Entries taken from a collection
- Opening Delimiter -

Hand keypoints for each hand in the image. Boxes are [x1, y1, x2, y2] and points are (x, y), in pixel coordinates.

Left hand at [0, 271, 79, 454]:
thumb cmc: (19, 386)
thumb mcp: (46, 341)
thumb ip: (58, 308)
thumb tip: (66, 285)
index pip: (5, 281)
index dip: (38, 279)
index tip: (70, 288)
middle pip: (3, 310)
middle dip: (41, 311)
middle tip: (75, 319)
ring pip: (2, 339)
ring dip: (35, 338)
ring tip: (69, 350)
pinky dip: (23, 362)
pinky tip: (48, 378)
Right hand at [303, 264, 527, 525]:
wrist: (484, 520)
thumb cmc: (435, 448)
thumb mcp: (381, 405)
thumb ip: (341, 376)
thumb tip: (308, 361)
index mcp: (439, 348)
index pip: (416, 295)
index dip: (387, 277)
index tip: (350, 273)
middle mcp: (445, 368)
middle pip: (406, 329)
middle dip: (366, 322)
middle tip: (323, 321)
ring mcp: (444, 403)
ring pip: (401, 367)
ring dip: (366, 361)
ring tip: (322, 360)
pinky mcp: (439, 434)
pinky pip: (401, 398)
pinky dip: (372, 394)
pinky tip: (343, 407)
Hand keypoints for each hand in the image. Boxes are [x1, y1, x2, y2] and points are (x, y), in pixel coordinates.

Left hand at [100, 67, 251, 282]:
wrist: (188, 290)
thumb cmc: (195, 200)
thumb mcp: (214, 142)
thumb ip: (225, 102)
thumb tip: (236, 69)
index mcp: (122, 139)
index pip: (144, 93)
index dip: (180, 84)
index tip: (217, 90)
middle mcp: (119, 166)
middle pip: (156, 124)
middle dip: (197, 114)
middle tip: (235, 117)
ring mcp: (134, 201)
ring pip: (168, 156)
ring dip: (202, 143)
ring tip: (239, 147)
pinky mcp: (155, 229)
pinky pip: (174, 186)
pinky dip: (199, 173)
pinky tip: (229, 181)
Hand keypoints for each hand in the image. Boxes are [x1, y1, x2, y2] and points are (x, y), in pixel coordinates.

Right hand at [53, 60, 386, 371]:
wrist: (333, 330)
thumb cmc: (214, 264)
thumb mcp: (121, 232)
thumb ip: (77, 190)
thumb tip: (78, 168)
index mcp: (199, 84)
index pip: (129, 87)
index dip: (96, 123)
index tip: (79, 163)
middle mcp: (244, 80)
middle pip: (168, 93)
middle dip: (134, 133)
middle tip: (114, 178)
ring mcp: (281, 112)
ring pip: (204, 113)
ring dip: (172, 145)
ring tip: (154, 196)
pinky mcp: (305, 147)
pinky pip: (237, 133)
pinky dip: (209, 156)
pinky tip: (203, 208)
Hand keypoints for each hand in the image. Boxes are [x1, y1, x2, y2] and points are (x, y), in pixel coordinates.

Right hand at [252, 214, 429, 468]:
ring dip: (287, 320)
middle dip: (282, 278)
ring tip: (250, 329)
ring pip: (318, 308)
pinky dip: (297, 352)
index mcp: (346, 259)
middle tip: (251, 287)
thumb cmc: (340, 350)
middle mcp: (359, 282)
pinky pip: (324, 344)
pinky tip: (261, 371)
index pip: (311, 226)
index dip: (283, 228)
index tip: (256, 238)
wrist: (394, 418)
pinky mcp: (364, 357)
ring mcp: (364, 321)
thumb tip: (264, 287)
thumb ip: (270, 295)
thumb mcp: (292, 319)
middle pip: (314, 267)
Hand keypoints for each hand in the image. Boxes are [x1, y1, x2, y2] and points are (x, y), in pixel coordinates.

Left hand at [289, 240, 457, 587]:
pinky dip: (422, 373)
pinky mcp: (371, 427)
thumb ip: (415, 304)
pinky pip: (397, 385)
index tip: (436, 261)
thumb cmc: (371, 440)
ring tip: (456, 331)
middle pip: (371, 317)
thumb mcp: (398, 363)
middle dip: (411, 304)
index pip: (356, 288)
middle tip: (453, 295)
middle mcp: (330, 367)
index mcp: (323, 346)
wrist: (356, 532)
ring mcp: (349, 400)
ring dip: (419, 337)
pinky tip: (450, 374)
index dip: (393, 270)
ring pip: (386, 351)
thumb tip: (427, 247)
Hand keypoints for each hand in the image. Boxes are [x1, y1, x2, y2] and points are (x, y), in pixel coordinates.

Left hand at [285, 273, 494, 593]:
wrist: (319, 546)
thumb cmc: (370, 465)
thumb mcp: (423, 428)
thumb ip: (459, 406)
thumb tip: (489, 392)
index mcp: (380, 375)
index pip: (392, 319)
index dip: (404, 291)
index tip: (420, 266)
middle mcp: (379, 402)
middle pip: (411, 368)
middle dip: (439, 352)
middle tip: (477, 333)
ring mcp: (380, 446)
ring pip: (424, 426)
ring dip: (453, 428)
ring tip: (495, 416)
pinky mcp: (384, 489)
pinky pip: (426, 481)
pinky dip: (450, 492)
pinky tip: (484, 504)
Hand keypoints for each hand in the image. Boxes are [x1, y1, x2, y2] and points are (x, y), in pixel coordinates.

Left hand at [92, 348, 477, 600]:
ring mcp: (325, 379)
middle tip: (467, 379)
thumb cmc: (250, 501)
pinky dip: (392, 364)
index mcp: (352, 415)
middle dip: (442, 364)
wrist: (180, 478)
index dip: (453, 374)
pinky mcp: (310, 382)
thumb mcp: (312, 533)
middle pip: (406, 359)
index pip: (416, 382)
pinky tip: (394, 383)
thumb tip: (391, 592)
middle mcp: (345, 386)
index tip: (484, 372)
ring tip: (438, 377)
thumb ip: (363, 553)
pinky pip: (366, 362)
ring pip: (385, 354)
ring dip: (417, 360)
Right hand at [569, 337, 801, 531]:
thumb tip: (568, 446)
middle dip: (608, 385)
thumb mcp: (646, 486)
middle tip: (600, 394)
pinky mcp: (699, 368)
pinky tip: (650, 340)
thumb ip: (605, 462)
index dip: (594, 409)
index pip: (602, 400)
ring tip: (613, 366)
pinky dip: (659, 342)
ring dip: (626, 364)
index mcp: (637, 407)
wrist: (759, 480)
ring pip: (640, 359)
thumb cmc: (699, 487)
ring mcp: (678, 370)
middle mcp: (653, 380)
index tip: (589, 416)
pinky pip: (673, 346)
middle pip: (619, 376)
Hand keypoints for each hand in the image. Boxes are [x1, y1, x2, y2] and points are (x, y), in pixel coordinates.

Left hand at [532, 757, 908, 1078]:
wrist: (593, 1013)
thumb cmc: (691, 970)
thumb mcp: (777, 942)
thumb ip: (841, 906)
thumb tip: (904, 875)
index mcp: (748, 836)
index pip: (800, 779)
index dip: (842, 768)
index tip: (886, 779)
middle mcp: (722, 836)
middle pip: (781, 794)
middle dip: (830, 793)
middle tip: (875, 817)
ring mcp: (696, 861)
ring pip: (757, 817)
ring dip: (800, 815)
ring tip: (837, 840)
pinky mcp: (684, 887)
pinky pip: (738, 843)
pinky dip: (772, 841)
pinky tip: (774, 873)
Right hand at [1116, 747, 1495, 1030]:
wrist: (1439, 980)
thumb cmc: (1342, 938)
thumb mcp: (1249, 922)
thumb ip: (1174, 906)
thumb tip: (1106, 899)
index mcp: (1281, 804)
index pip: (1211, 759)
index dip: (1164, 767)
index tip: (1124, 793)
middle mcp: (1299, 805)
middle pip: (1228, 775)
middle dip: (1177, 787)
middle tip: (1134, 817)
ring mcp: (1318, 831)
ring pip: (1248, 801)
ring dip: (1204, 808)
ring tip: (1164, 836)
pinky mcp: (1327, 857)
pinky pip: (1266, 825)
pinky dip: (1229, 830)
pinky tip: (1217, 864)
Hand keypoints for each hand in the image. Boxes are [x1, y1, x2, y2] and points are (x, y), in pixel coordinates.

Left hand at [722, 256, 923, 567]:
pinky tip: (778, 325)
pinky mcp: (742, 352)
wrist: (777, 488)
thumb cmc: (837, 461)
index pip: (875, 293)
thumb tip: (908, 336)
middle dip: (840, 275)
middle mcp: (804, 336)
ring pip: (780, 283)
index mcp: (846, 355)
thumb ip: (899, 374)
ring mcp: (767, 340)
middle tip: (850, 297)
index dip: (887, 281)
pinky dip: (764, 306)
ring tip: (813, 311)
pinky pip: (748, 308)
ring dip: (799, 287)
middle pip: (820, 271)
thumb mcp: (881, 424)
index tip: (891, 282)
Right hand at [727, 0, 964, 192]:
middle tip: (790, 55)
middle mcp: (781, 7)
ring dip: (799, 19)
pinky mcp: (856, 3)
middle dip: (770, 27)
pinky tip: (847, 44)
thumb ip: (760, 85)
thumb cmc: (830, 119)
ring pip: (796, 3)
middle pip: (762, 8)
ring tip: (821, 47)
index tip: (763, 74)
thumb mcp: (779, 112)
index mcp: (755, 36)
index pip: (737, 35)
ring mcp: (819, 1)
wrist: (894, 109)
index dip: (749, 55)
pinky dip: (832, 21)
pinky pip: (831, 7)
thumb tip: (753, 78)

- Closing Delimiter -

◆ WHAT IS NEEDED
The word "Right" appears in some lines above. Return every one of those lines.

◆ ANSWER SPACE
Right hand at [303, 264, 527, 525]:
Right hand at [53, 60, 386, 371]:
Right hand at [252, 214, 429, 468]:
Right hand at [569, 337, 801, 531]:
Right hand at [1116, 747, 1495, 1030]:
Right hand at [727, 0, 964, 192]:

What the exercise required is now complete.